The Tangaroa is one of just a few ships equipped with enough wire to collect sediment from the hadal seafloor, and Rowden trusts that this technique will keep returning surprises from the deep. But a different deep-sea exploration technology stands to uncover even more of the ocean’s secrets.

Deep-sea landers are self-propelled submersibles that free-fall to the seafloor, and then dump their ballasts to float back to the surface. Landers bridge the gap between the simplicity of wires on winches and the sophistication of multimillion-dollar remotely operated vehicles. By loading landers with baited traps and cameras, researchers can collect otherwise inaccessible data. In 2012, using a lander, Rowden and some colleagues caught footlong shrimp-like amphipods at 7,000 meters. Last year, one of his colleagues filmed snailfish in the Mariana Trench at a depth of over 8,000 meters, making it the deepest fish ever recorded.

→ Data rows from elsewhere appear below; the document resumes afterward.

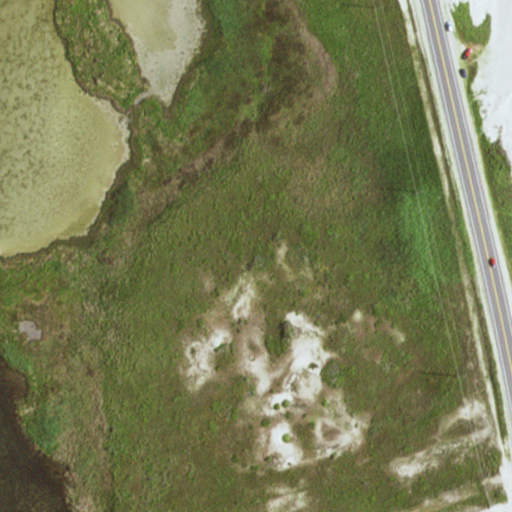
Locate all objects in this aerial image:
power tower: (374, 2)
road: (471, 188)
power tower: (417, 191)
power tower: (456, 372)
road: (502, 508)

Rowden hopes that once the cost of landers falls far enough, researchers can drop them en masse and leave them on the hadal floor to collect data for years at a time. “The lander is where the technology is going to go in the future,” he says.

As technology improves, the field will enter a more mature phase. For now, oceanographers are limited to exploring and observing the hadal sea. But soon they may also be able to conduct experiments at depth. Scientists are not there yet, Rowden says, “but it’s not far off.”